Background: Osteoarthritis (OA) is a progressive and chronic disease. Identifying the early stages of OA disease is important for the treatment and care of patients. However, most state-of-the-art methods only use single-modal data to predict disease status, so that these methods usually ignore complementary information in multi-modal data.
Methods: In this study, we develop an integrated multi-modal learning method (MMLM) that uses an interpretable strategy to select and fuse clinical, imaging, and demographic features to classify the grade of early-stage knee OA disease. MMLM applies XGboost and ResNet50 to extract two heterogeneous features from the clinical data and imaging data, respectively. And then we integrate these extracted features with demographic data. To avoid the negative effects of redundant features in a direct integration of multiple features, we propose a L1-norm-based optimization method (MMLM) to regularize the inter-correlations among the multiple features.
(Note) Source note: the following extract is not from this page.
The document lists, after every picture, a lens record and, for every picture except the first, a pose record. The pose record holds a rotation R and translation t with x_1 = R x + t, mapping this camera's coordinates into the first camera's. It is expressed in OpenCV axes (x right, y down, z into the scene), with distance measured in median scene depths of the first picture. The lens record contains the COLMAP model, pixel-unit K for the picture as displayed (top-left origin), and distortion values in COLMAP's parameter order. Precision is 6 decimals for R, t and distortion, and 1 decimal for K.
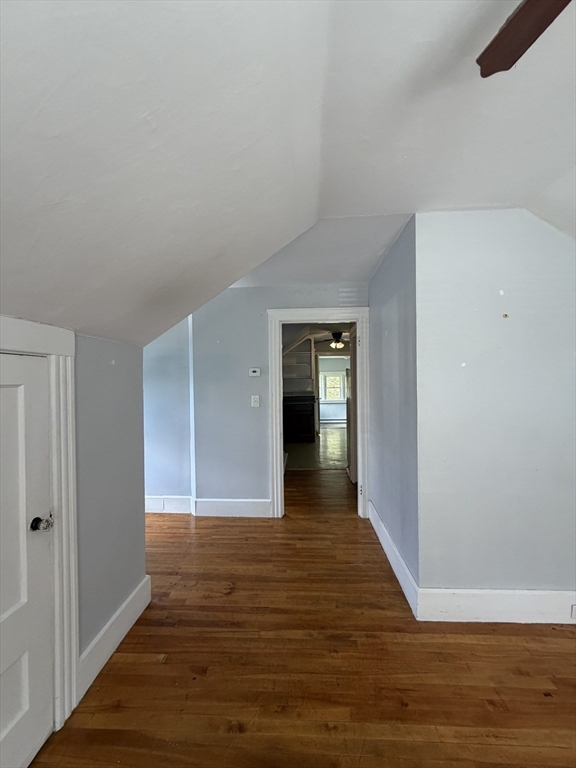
lens RADIAL K [[305.0, 0, 290.2], [0, 305.0, 382.4], [0, 0, 1]] dist [-0.001259, 0.000021]
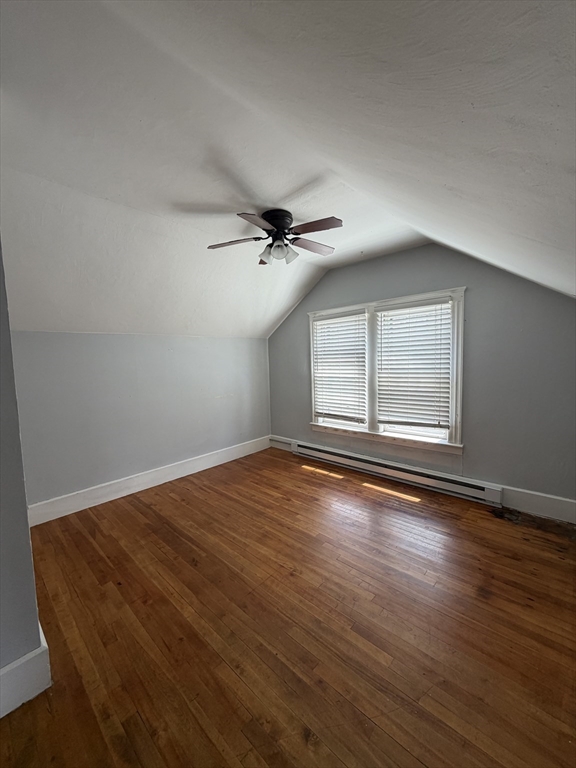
lens RADIAL K [[305.0, 0, 290.2], [0, 305.0, 382.4], [0, 0, 1]] dist [-0.001259, 0.000021]
pose [[-0.767575, -0.012946, 0.640829, -0.631689], [0.044529, 0.996303, 0.073465, 0.054414], [-0.639411, 0.084925, -0.764161, 1.517540]]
Results: MMLM was assessed using the Osteoarthritis Initiative (OAI) data set with machine learning classifiers. Extensive experiments demonstrate that MMLM improves the performance of the classifiers. Based on MMLM, the accuracy of SVM and DT are 83.45% and 81.27%, respectively, which are much higher than other feature fusion method. In addition, the visual analysis of the important features in the multi-modal data verified the relations among the different modalities.
Conclusion: MMLM uses the internal correlations among different modalities to enhance the efficiency of feature extraction and fusion, which improves grade classification of early-stage knee OA.